More than one factor can limit corn growth.

Published on: May 6, 2013

What do you notice about the plant pictured below? If you count the number of exposed leaf collars, it may not be much behind the taller corn. The plant may be more mature than height would indicate, just because it's growing slowly and the internodes haven't elongated properly.

Are there any other symptoms? Sure, the corn has a yellowish tint on some of the leaves, with almost brown tissue at the tip on some leaves. That likely signifies a lack of nitrogen. What you don't know is: 1) if too little was applied, 2) the soil was saturated and the nitrogen disappeared, 3) the soil was saturated and it hadn't been sidedressed yet or 4) saturated soil prevented proper uptake. This plant was from a real plot at the Purdue University Throckmorton Research Center. It was in a trial conducted for Indiana Prairie Farmer and Precision Planting with help from Jeff Phillips, Tippecanoe County Extension ag educator.

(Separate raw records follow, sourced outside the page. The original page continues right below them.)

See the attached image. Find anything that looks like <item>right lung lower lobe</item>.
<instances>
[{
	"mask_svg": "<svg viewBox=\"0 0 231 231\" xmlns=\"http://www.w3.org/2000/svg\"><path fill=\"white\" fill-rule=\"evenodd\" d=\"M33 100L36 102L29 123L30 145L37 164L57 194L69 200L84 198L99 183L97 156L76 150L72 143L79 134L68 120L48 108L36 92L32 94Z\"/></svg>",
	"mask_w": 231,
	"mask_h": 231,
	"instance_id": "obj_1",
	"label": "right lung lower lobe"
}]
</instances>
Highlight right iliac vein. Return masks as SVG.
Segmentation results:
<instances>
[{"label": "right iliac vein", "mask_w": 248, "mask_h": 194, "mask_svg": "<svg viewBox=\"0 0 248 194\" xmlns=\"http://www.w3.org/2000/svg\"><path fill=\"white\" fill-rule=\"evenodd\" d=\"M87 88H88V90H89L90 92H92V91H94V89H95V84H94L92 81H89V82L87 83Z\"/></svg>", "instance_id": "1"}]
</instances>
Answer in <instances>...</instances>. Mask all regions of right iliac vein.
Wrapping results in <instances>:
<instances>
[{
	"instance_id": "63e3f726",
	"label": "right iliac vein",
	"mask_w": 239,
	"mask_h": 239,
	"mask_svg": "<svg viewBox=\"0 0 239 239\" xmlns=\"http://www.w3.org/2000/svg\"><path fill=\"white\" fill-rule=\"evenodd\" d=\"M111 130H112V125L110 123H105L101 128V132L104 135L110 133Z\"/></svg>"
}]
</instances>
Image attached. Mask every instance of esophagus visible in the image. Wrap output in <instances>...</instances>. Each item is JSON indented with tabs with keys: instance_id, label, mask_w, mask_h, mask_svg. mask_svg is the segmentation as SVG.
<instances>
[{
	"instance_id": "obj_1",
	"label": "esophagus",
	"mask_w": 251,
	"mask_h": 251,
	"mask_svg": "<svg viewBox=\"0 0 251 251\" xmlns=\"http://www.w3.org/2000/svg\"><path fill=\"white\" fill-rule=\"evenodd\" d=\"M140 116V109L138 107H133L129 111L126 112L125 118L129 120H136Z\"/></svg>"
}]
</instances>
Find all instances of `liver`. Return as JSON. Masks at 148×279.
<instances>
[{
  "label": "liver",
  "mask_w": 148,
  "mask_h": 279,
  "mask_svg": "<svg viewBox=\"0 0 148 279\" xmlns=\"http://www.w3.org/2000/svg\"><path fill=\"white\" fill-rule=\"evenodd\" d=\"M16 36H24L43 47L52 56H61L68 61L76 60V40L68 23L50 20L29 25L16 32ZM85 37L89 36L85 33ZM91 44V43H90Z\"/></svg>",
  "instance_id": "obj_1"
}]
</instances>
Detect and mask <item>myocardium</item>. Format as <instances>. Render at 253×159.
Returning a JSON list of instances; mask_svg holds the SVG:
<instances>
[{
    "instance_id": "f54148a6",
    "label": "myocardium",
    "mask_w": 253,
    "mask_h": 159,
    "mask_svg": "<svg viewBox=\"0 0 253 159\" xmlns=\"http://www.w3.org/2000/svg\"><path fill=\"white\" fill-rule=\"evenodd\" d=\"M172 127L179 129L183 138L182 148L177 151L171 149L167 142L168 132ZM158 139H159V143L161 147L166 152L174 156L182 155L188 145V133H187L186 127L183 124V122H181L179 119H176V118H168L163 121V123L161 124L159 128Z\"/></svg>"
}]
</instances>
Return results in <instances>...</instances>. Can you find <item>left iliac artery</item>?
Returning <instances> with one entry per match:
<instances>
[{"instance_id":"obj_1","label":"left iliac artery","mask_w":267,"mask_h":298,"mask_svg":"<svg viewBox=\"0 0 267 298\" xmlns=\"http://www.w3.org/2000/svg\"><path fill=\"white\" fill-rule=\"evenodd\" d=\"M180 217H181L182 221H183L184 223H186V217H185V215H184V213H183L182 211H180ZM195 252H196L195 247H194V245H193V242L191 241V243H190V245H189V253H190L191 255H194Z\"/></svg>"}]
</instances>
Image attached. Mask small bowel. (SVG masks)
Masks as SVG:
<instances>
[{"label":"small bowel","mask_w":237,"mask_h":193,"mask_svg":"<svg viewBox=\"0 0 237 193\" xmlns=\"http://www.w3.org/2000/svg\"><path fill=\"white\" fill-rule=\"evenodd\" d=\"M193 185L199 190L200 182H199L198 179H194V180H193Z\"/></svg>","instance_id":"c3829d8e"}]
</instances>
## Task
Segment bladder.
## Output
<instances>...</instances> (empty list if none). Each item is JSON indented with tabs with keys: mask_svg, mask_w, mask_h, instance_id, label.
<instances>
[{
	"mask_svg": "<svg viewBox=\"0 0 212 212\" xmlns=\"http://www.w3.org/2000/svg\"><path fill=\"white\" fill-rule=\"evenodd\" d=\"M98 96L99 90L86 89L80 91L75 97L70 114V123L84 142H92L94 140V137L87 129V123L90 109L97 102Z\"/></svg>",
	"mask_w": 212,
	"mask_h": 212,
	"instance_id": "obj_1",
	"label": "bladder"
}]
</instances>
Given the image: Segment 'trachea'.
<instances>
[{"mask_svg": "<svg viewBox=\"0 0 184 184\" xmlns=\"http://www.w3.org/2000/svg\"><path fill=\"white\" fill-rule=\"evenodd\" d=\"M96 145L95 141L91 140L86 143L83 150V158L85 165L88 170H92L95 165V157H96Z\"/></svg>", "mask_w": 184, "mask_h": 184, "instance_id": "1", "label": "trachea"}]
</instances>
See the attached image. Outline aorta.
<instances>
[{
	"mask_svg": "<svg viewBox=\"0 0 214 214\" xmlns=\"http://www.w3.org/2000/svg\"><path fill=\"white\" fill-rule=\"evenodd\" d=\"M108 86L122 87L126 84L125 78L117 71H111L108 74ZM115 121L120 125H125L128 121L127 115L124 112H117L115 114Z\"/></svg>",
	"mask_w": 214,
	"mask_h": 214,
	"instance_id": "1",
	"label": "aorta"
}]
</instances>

Three strikes: This small plant recovered somewhat but the plot it was in didnt yield well. Too much went wrong early on, including too much rain, too many weeds, and too little access to nitrogen.
Three strikes: This small plant recovered somewhat but the plot it was in didn't yield well. Too much went wrong early on, including too much rain, too many weeds, and too little access to nitrogen.

"Several things were going on in one of four replications of the experiment," he notes. "You also need to know that no herbicide was soil-applied in conventional tillage, weeds were controlled with post-emergence products. Since it turned wet, the application couldn't be made as soon as it should have been. Weeds were growing between the rows in this part of the field, primarily grass."

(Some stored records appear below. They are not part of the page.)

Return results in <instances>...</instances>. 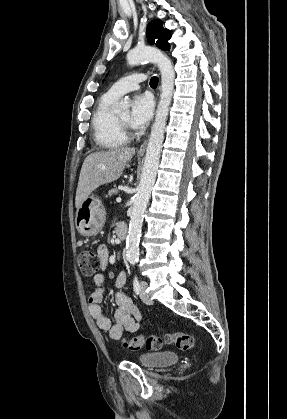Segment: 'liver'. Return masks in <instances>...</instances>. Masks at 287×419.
<instances>
[{
	"label": "liver",
	"mask_w": 287,
	"mask_h": 419,
	"mask_svg": "<svg viewBox=\"0 0 287 419\" xmlns=\"http://www.w3.org/2000/svg\"><path fill=\"white\" fill-rule=\"evenodd\" d=\"M134 154V148L124 147L89 154L83 162L79 176L76 208L98 187L119 179Z\"/></svg>",
	"instance_id": "6515ba94"
}]
</instances>
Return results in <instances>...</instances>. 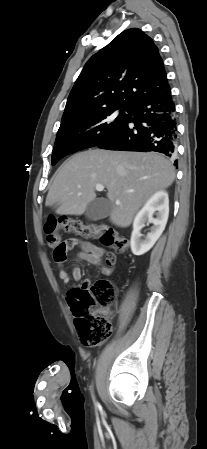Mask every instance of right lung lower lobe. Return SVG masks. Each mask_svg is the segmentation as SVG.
Returning <instances> with one entry per match:
<instances>
[{
  "label": "right lung lower lobe",
  "instance_id": "right-lung-lower-lobe-1",
  "mask_svg": "<svg viewBox=\"0 0 207 449\" xmlns=\"http://www.w3.org/2000/svg\"><path fill=\"white\" fill-rule=\"evenodd\" d=\"M131 114L136 119L133 120ZM132 121L134 125L130 124ZM176 140L175 104L169 89L133 106L126 123L97 146L107 150L155 151L173 158L176 154Z\"/></svg>",
  "mask_w": 207,
  "mask_h": 449
}]
</instances>
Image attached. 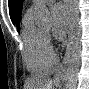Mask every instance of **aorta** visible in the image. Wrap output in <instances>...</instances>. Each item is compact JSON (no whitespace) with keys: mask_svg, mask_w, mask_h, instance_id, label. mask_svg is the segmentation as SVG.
Listing matches in <instances>:
<instances>
[{"mask_svg":"<svg viewBox=\"0 0 89 89\" xmlns=\"http://www.w3.org/2000/svg\"><path fill=\"white\" fill-rule=\"evenodd\" d=\"M70 32L66 51V69L63 89H76L78 73L81 64V34L78 0H69ZM35 22L42 27L51 24V15L43 0H38L35 6Z\"/></svg>","mask_w":89,"mask_h":89,"instance_id":"762f6f07","label":"aorta"}]
</instances>
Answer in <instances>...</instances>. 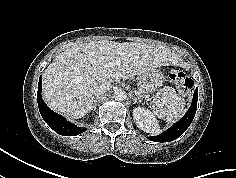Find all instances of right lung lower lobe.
<instances>
[{"instance_id": "right-lung-lower-lobe-1", "label": "right lung lower lobe", "mask_w": 236, "mask_h": 178, "mask_svg": "<svg viewBox=\"0 0 236 178\" xmlns=\"http://www.w3.org/2000/svg\"><path fill=\"white\" fill-rule=\"evenodd\" d=\"M41 90L42 79L40 77L37 92L38 107L41 116L51 129H53L57 134L63 136H75L86 130L85 128L75 126L74 124L68 122L64 117L53 112L43 101L41 97Z\"/></svg>"}]
</instances>
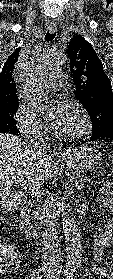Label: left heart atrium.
Here are the masks:
<instances>
[{"label":"left heart atrium","instance_id":"1","mask_svg":"<svg viewBox=\"0 0 113 279\" xmlns=\"http://www.w3.org/2000/svg\"><path fill=\"white\" fill-rule=\"evenodd\" d=\"M69 106L62 103L56 106L50 115V125L53 129L59 130L62 124L64 123L67 114H68Z\"/></svg>","mask_w":113,"mask_h":279}]
</instances>
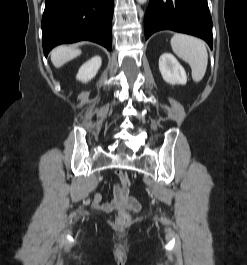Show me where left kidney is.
I'll return each mask as SVG.
<instances>
[{
	"mask_svg": "<svg viewBox=\"0 0 247 265\" xmlns=\"http://www.w3.org/2000/svg\"><path fill=\"white\" fill-rule=\"evenodd\" d=\"M159 70L163 79L171 85H185L187 83V76L184 68L170 53H164L160 56Z\"/></svg>",
	"mask_w": 247,
	"mask_h": 265,
	"instance_id": "left-kidney-1",
	"label": "left kidney"
}]
</instances>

So there were three strikes against this plant – grassy weeds not controlled in time, saturated soils, and either lost nitrogen or the inability to take up enough nitrogen. The result was stunted plants that showed signs of nitrogen deficiency, even though the rest of the replications where the soil wasn't as wet and water didn't stand were fine.

The hardest-hit plots in this replication didn't yield as well, and it had nothing to do with the practices being compared: planting speed, planting depth and downforce on planter units. It had everything to do with allowing grass to compete with the corn too long and not getting enough nitrogen to the plants early in the season when important decisions were made about the number of rows of kernels around the ear and length of the ear.

If you find plants like these in your field, can you do anything about it? Dry weather will help return the rooting zone to healthier conditions. The weeds should be sprayed as soon as soil conditions allow. And you should assess whether adding more nitrogen as sidedress would help yield.